Visitor numbers are kept down to a few, high-spending clients, making Botswana the envy of many African countries scrabbling to control increasing numbers of marauding tourists. However, this does bring problems; visitors, always rich, tend increasingly to be elderly, and are filtered by wealth rather than any genuine interest in wildlife. And the lodges offer ever-increasing standards of luxury to justify the high prices they charge, with air-conditioning even being fitted to tents, for example.
But the wildlife isn't affected. Strict government controls license only those camps that can be removed completely at the end of their term, and only the sentimental miss the wooden dug-out mokoro canoes which have -- to preserve trees -- been replaced with fibreglass models.
Beyond the delta, try Chobe National Park, famous for its elephants, the unearthly flatlands of Nxai Pan and Makgadikgadi Pans, or the Kalahari.
SOUTH AFRICA
When the first settlers arrived in Southern Africa they found plains teeming with game, where rhinos, hiding in thickets, would go off like unpredictable landmines, scattering the herds.

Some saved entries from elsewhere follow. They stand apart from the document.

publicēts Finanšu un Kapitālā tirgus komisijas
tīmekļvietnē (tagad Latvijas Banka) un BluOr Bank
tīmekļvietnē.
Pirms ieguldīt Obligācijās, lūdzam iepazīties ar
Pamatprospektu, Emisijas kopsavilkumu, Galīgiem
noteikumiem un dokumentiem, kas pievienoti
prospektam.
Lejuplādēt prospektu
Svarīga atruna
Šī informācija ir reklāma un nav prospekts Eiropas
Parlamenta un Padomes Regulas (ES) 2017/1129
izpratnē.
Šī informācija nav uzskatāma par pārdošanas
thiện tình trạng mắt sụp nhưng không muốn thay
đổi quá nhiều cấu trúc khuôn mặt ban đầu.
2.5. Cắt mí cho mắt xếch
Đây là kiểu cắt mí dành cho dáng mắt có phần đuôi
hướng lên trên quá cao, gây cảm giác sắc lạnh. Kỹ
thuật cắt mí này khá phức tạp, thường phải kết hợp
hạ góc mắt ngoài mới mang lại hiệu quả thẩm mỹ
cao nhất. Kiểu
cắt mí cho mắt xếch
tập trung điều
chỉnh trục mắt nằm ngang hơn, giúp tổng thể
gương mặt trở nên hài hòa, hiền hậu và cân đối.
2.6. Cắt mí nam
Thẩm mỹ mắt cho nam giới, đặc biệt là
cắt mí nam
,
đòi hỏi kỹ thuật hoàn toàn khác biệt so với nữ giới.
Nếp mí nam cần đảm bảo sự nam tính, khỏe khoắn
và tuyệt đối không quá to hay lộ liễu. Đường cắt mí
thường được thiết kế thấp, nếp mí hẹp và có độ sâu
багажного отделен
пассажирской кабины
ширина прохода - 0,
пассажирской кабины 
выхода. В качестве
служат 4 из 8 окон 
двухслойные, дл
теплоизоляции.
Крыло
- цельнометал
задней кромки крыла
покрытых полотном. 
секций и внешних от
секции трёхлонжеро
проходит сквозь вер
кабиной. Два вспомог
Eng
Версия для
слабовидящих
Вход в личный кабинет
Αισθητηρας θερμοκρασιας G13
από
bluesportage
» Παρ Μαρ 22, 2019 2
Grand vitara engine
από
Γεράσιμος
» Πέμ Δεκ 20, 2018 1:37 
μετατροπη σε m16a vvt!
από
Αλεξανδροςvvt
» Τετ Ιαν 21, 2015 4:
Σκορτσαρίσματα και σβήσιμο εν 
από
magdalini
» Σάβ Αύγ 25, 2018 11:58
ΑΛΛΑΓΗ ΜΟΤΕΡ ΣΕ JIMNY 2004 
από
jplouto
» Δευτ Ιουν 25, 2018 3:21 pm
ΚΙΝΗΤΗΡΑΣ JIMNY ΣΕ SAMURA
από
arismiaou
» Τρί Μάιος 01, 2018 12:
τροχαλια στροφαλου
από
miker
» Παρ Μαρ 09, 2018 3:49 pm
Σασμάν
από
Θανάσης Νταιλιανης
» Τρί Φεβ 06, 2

With none of the glamour of the East African hunts, the settlers, for the next 200 years, dourly shot their way through their natural heritage. In some African countries you can expect to see the occasional animal by the side of the road; not here. Even in the northern, sub-tropical regions, South Africa's wildlife is now intensively managed, and only found in National Parks and private game reserves.